7.3 Non-Transferability
of Restricted Stock.
Except
as provided in this Article 7 or the applicable Restricted Stock Agreement,
shares of Restricted Stock may not be sold, transferred, pledged, assigned
or
otherwise alienated or hypothecated until the end of the applicable Restriction
Period as specified in the Restricted Stock Agreement and the satisfaction
of
any other conditions determined at the time of grant specified in the Restricted
Stock Agreement. Except as provided in Section 7.9, however, in no event
may any
Restricted Stock become vested in a Participant subject to Section 16(b)
of the
Exchange Act prior to six months following the date of its grant.
7.4 Other
Restrictions.
--
◆ Prompt 1 ◆
Answer these questions about the restricted stock provision:
(a) Until what point may shares of Restricted Stock not be sold, transferred, pledged, or assigned?
(b) Which section is named as the exception to the six-month vesting limit?
(c) Participants subject to which section of the Exchange Act fall under the six-month vesting limit?
◆ Prompt 2 ◆
Repeat the restricted stock provision word for word, starting at "7.3 Non-Transferability" and ending at "to Section 16(b)".

(Stored dataset items)
--
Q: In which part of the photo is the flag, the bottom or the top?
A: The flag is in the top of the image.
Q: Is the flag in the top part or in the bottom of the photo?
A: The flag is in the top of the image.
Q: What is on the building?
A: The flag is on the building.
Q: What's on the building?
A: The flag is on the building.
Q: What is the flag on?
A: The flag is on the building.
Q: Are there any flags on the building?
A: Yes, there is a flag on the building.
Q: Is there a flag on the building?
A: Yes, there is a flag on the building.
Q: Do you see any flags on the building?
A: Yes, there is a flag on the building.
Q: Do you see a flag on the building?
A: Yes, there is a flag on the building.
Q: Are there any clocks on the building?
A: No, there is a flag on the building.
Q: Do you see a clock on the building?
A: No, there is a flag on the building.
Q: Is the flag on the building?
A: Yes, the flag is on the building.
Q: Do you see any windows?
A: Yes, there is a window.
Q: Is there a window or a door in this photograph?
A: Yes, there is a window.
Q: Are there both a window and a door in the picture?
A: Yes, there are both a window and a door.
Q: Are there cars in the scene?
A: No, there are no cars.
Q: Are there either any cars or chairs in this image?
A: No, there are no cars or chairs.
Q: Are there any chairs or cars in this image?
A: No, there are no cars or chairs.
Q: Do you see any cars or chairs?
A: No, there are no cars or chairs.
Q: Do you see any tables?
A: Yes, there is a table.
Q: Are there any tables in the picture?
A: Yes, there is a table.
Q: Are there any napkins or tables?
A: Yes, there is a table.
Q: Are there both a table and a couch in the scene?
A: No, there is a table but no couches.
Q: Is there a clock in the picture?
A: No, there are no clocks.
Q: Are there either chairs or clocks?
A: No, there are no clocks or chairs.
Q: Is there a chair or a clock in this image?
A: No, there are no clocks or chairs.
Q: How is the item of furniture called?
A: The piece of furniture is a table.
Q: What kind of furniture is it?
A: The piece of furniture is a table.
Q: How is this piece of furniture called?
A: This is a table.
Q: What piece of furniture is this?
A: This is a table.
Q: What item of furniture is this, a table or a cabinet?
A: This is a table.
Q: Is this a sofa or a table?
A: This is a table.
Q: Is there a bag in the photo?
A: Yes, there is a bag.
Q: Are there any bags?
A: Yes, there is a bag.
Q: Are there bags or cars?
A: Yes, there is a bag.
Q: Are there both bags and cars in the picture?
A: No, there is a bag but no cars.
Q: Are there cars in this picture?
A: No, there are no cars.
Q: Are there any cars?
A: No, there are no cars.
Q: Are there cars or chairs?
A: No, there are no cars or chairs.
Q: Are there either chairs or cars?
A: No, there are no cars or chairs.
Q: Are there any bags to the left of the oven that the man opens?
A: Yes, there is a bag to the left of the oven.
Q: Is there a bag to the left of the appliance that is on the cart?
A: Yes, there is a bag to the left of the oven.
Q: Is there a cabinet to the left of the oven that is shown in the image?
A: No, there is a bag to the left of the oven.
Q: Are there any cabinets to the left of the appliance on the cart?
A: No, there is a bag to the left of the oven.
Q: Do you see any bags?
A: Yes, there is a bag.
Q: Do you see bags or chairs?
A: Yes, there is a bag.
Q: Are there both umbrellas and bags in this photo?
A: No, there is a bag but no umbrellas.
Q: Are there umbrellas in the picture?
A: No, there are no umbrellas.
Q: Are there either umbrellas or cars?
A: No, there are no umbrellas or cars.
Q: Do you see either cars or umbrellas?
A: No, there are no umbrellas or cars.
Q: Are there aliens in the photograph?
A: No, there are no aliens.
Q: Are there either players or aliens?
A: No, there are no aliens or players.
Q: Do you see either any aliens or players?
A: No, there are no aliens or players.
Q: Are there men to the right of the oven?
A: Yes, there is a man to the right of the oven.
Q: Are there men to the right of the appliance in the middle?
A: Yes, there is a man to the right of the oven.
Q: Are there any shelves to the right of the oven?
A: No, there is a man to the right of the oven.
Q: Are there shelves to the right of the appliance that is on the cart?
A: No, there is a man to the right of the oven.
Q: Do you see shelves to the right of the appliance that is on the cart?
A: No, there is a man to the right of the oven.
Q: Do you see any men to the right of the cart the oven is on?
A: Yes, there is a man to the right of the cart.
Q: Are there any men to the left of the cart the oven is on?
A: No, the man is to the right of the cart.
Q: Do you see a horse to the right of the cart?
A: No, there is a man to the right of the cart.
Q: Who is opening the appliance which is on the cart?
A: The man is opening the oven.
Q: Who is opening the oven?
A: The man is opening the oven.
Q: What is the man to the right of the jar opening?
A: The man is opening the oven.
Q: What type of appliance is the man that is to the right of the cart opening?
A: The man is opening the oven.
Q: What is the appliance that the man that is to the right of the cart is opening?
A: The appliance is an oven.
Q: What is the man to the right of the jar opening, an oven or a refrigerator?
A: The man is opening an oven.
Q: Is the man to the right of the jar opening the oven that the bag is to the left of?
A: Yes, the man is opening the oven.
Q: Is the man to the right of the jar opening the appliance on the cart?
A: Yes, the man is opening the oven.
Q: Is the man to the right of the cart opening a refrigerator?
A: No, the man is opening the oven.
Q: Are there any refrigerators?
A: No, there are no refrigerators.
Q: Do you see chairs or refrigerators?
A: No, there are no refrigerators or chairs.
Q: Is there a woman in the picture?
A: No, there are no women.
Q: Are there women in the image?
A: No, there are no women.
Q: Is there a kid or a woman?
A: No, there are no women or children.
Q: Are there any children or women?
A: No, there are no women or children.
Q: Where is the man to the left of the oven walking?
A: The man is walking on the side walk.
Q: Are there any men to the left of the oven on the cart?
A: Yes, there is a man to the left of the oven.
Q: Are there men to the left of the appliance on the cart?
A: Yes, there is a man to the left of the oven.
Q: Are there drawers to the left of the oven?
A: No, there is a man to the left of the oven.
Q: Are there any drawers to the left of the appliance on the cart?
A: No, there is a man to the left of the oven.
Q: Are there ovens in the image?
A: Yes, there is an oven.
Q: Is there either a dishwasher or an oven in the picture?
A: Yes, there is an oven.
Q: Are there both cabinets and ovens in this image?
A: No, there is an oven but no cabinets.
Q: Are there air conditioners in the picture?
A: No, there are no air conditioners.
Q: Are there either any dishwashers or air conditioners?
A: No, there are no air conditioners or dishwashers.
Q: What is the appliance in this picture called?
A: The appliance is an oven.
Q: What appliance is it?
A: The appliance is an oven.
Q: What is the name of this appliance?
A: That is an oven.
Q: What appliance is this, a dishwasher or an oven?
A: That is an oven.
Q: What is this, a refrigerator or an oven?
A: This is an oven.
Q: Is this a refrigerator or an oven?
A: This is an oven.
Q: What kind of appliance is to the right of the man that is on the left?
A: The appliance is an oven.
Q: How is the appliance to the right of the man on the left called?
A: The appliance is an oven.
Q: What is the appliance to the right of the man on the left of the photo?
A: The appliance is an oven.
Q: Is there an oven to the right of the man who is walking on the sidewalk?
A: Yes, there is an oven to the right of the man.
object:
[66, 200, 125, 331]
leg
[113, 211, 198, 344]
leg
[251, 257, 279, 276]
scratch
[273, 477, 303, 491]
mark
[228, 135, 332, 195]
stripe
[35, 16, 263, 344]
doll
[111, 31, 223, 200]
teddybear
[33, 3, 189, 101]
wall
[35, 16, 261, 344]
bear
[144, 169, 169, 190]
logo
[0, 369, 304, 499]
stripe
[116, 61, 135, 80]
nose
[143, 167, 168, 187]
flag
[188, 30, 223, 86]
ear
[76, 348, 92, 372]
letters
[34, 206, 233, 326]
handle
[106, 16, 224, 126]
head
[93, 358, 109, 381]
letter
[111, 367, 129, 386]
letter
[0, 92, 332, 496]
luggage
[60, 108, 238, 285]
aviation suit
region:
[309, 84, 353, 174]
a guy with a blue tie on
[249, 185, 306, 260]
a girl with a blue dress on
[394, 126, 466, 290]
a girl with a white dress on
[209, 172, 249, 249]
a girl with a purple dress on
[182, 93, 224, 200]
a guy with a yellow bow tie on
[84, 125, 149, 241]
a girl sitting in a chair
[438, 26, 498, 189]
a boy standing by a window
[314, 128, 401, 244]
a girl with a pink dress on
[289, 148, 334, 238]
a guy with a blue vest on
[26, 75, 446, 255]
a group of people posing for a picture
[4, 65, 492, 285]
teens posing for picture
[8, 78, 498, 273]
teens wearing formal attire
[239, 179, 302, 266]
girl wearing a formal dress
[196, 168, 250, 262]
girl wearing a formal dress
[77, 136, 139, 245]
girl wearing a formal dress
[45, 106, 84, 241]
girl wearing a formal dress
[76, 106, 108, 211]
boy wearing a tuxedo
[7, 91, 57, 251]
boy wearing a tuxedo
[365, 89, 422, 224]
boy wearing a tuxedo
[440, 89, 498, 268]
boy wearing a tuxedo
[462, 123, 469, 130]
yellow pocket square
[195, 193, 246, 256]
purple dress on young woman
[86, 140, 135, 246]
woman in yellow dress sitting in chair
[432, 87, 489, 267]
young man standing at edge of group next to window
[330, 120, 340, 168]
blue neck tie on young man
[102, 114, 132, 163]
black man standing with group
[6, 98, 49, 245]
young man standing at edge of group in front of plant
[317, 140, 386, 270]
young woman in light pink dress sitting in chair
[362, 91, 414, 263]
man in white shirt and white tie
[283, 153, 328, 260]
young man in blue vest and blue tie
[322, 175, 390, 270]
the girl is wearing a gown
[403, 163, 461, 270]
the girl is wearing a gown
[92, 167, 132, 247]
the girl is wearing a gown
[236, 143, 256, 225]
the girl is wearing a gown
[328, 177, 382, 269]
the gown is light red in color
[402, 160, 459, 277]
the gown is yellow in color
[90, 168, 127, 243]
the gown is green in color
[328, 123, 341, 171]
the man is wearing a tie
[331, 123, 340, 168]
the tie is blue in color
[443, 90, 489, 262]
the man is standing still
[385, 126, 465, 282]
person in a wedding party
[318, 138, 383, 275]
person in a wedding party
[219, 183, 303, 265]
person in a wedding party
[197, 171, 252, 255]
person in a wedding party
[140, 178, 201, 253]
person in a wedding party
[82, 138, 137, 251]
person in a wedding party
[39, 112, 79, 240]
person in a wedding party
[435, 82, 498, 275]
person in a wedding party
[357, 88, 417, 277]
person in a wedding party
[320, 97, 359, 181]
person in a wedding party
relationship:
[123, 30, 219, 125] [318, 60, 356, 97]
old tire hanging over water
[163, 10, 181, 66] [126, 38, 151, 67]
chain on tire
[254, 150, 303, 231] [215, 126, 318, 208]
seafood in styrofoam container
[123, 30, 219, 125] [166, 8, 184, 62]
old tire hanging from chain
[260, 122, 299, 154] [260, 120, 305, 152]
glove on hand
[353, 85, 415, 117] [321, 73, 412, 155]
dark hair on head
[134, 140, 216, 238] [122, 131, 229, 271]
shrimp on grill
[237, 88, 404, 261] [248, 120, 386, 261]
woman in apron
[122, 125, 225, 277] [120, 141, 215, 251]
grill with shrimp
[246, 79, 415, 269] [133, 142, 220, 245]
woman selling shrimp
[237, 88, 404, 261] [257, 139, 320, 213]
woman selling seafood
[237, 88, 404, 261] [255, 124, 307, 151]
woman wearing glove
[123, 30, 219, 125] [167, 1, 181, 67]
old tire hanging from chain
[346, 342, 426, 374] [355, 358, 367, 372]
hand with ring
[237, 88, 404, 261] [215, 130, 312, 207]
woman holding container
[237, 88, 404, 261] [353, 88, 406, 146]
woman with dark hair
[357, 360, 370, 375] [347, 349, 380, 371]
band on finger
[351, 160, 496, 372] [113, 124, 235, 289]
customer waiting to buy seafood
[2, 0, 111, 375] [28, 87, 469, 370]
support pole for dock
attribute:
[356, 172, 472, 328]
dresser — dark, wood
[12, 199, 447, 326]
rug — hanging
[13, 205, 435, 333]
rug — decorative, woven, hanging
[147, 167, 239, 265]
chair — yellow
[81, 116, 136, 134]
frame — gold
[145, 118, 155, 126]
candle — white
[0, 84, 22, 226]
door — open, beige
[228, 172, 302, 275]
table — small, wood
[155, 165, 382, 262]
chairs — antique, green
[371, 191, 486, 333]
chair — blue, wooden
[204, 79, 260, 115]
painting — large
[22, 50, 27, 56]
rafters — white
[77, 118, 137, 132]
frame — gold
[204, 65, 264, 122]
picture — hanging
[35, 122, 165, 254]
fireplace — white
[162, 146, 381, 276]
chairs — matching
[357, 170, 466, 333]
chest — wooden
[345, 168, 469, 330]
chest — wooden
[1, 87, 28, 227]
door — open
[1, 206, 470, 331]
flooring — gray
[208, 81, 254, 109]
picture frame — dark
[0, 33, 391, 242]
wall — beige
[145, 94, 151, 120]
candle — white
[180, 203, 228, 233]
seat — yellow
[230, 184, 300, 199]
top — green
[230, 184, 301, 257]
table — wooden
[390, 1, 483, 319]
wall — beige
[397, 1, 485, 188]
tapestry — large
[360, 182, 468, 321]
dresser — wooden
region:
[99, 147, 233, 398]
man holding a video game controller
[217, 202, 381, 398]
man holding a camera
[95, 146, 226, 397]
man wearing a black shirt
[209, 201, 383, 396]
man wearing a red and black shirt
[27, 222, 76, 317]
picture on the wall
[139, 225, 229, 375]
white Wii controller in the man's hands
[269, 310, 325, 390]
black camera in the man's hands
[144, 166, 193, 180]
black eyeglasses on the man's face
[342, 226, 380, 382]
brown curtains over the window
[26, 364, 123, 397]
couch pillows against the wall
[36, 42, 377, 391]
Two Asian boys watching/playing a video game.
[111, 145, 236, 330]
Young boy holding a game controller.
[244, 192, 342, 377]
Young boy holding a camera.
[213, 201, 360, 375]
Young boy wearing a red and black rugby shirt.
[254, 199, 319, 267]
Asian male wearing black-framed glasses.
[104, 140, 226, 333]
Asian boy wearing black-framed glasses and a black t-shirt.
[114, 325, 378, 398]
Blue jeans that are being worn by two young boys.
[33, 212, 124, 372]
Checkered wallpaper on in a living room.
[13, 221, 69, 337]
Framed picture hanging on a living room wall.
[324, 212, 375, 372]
--
◆ Answer area 1 ◆
(a) Until the end of the applicable Restriction Period specified in the Restricted Stock Agreement and the satisfaction of any other conditions determined at the time of grant and specified in that agreement.
(b) Section 7.9.
(c) Section 16(b).

◆ Answer area 2 ◆
7.3 Non-Transferability
of Restricted Stock.
Except
as provided in this Article 7 or the applicable Restricted Stock Agreement,
shares of Restricted Stock may not be sold, transferred, pledged, assigned
or
otherwise alienated or hypothecated until the end of the applicable Restriction
Period as specified in the Restricted Stock Agreement and the satisfaction
of
any other conditions determined at the time of grant specified in the Restricted
Stock Agreement. Except as provided in Section 7.9, however, in no event
may any
Restricted Stock become vested in a Participant subject to Section 16(b)